• TASK REQUIREMENTS: With no images included, output each entry below exactly as it appears.

• INPUT:
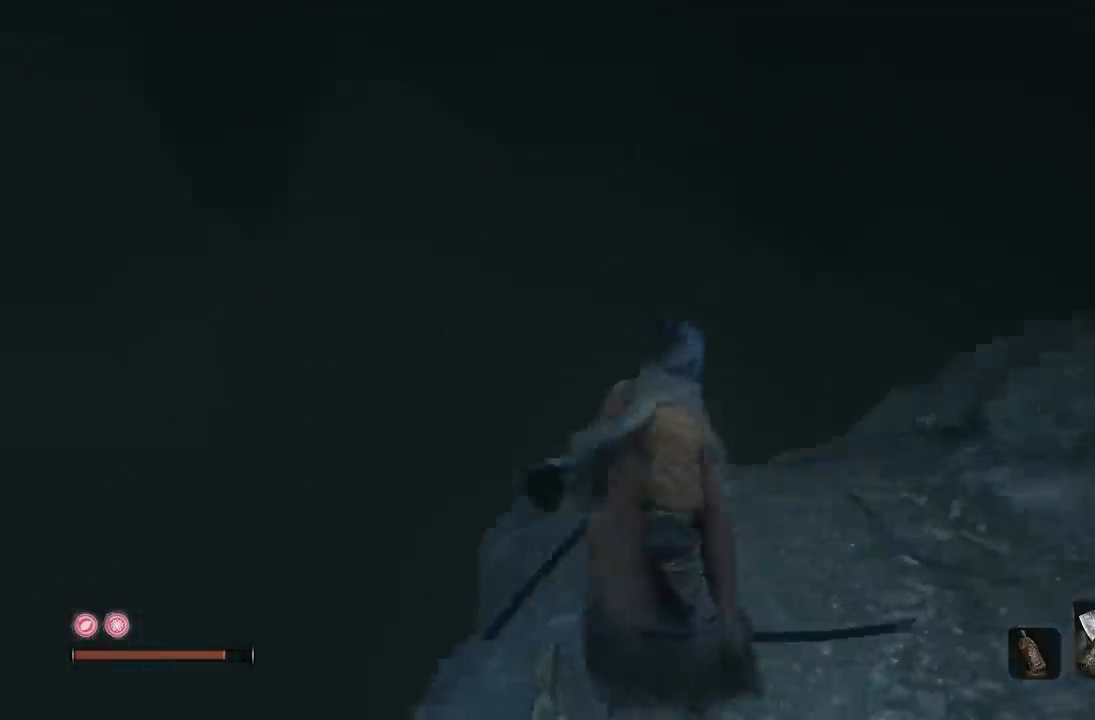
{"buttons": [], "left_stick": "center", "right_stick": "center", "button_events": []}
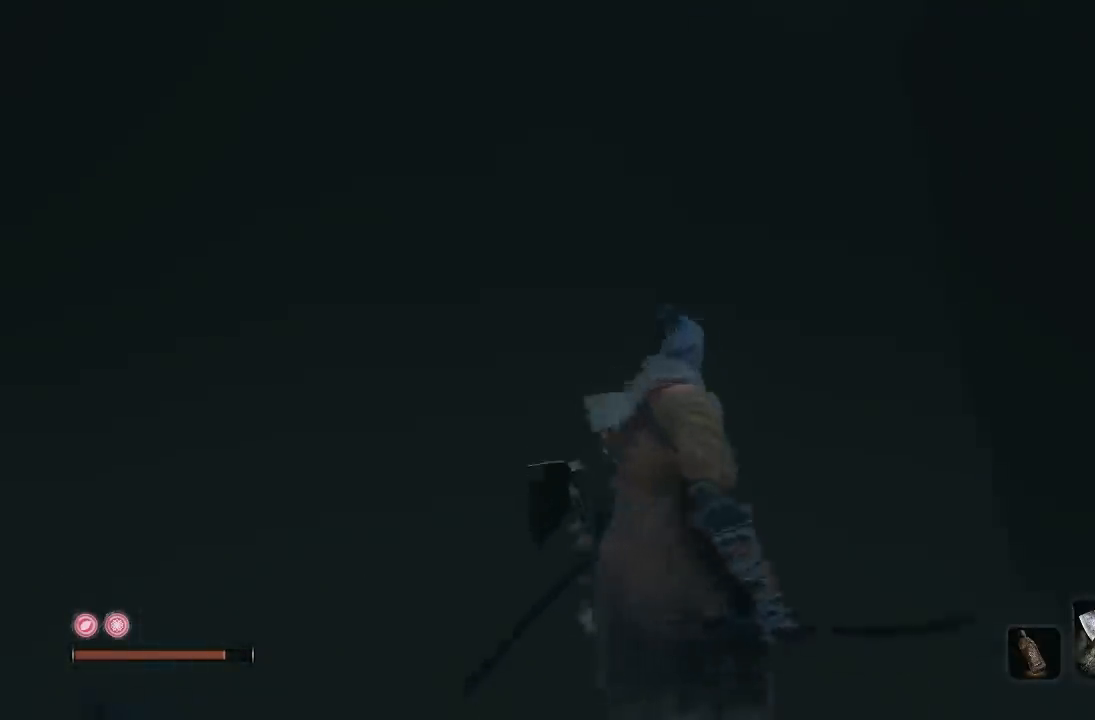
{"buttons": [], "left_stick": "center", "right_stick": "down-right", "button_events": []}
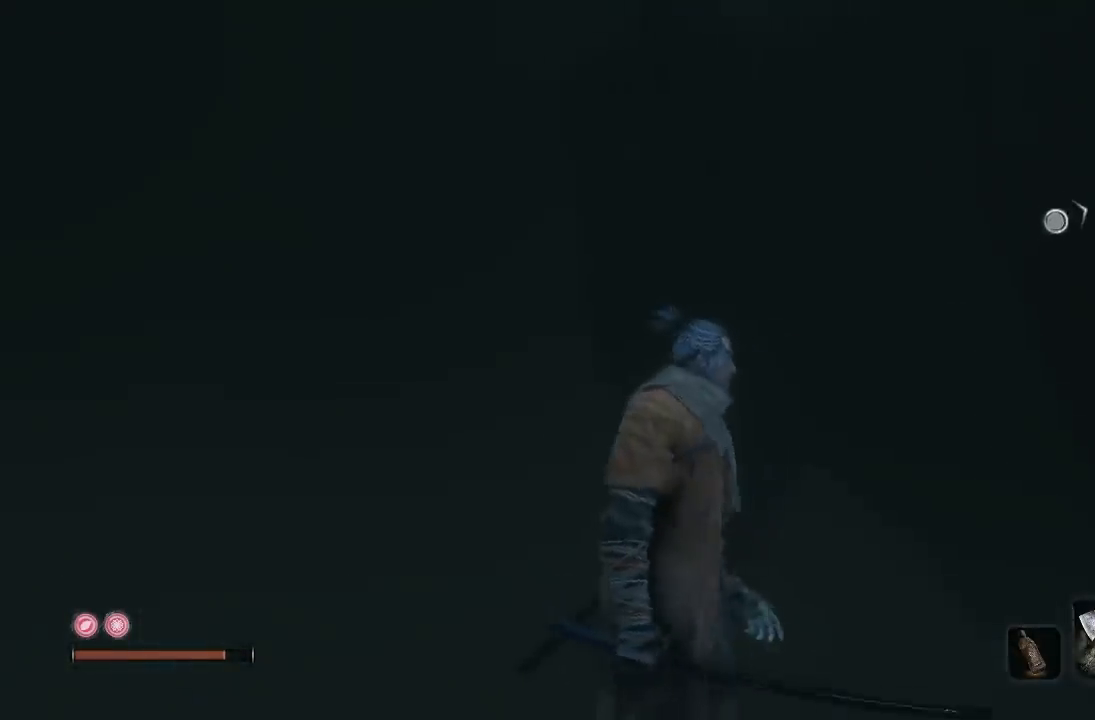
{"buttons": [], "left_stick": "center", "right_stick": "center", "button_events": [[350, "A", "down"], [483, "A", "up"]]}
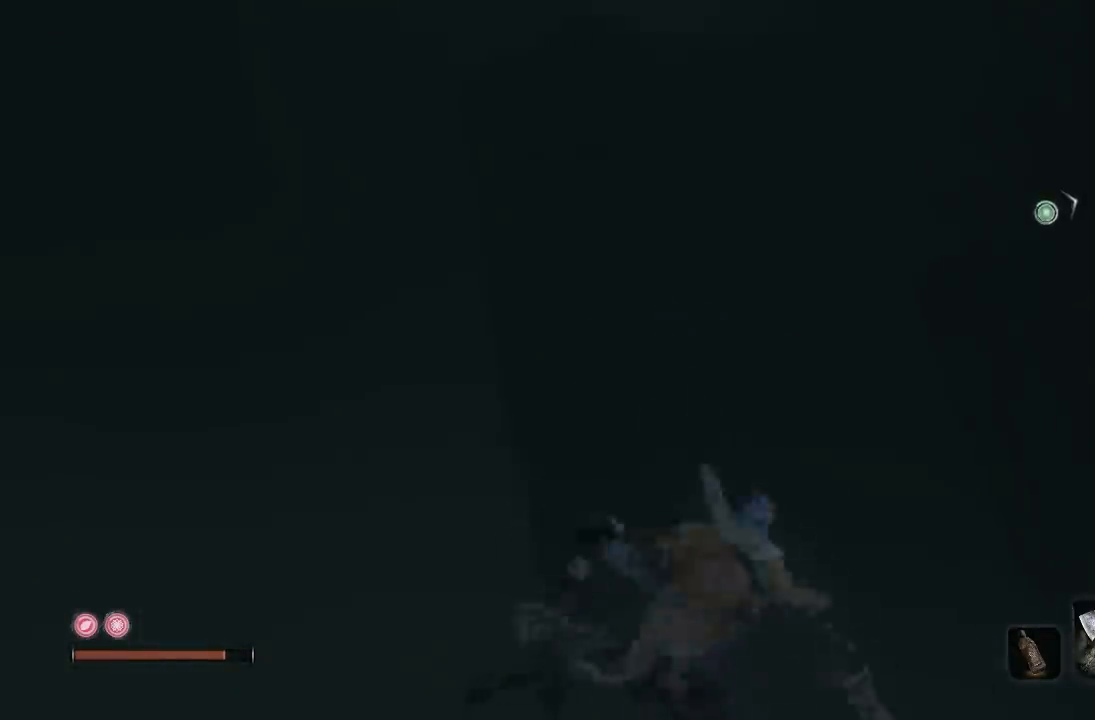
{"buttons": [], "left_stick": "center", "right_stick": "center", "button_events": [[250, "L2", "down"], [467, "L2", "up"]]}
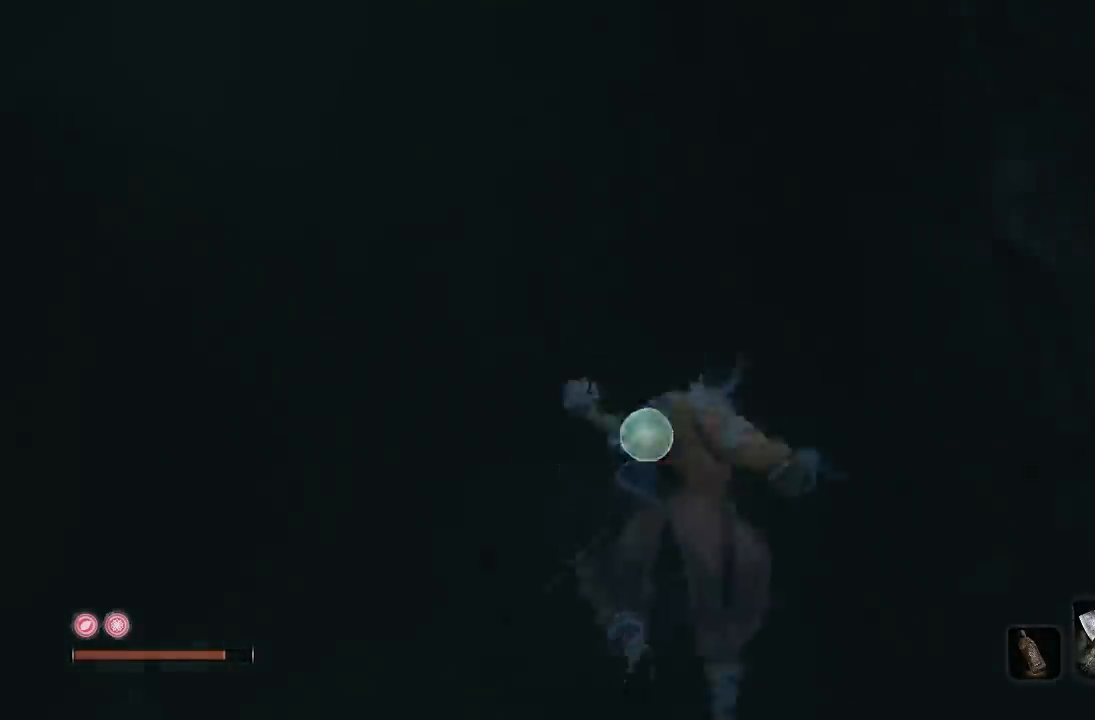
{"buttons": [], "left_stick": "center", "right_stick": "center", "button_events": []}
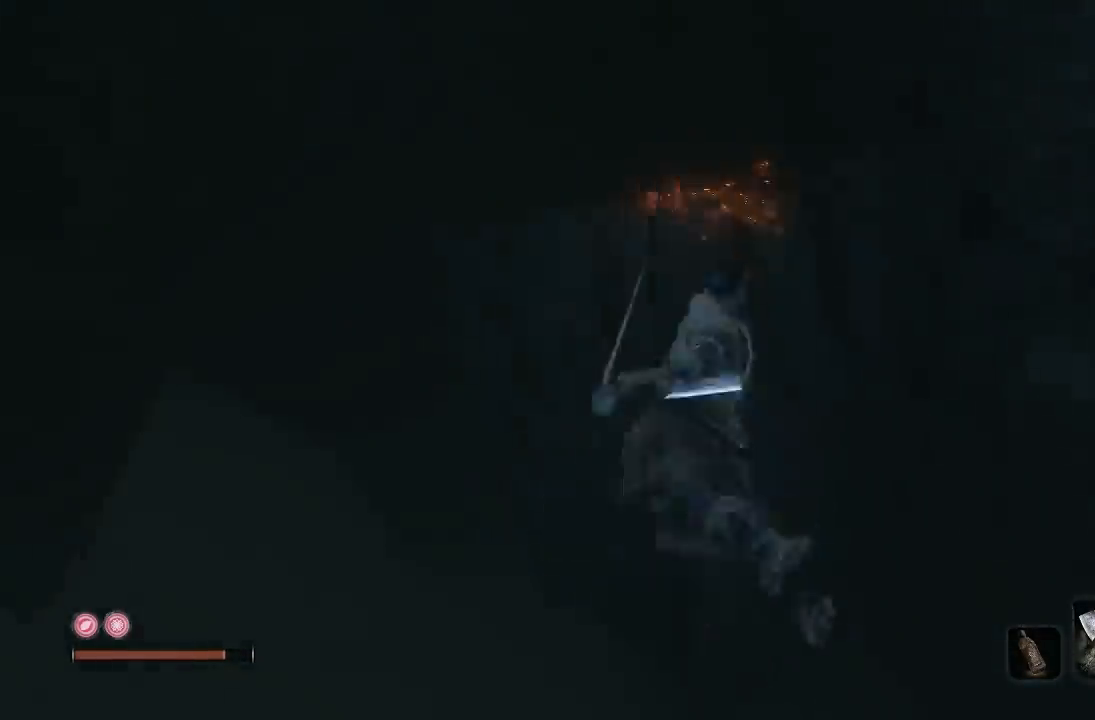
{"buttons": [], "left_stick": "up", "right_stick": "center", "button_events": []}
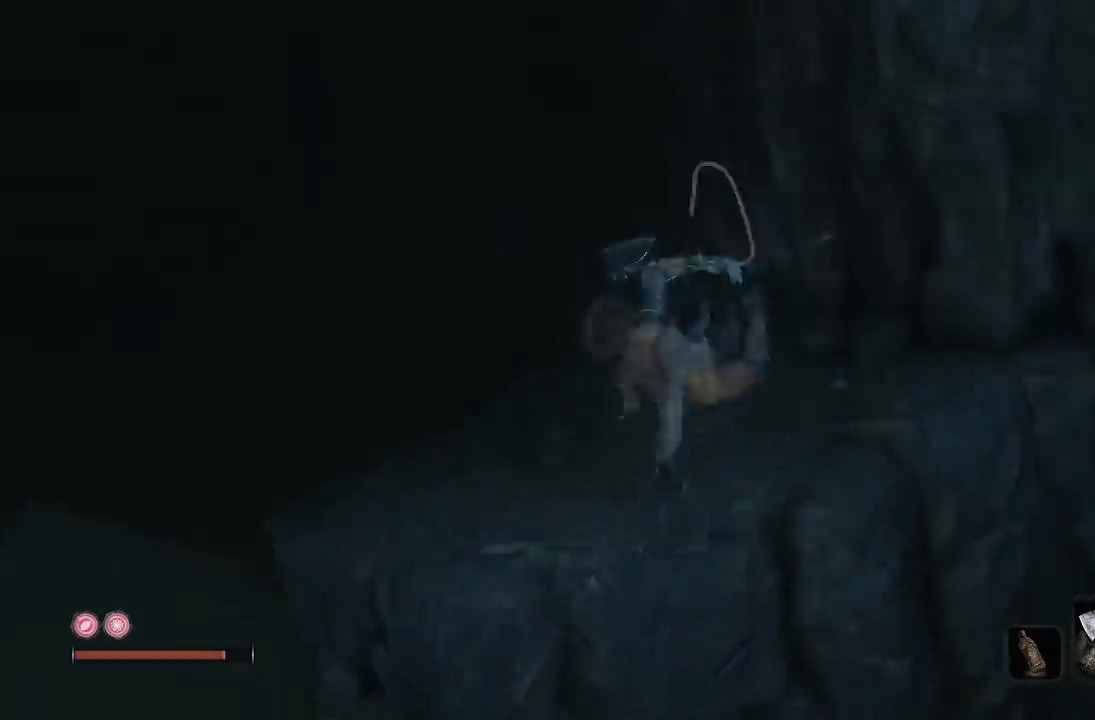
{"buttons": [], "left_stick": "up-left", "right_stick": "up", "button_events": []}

• OUTPUT:
{"buttons": [], "left_stick": "center", "right_stick": "center", "button_events": []}
{"buttons": [], "left_stick": "center", "right_stick": "down-right", "button_events": []}
{"buttons": [], "left_stick": "center", "right_stick": "center", "button_events": [[350, "A", "down"], [483, "A", "up"]]}
{"buttons": [], "left_stick": "center", "right_stick": "center", "button_events": [[250, "L2", "down"], [467, "L2", "up"]]}
{"buttons": [], "left_stick": "center", "right_stick": "center", "button_events": []}
{"buttons": [], "left_stick": "up", "right_stick": "center", "button_events": []}
{"buttons": [], "left_stick": "up-left", "right_stick": "up", "button_events": []}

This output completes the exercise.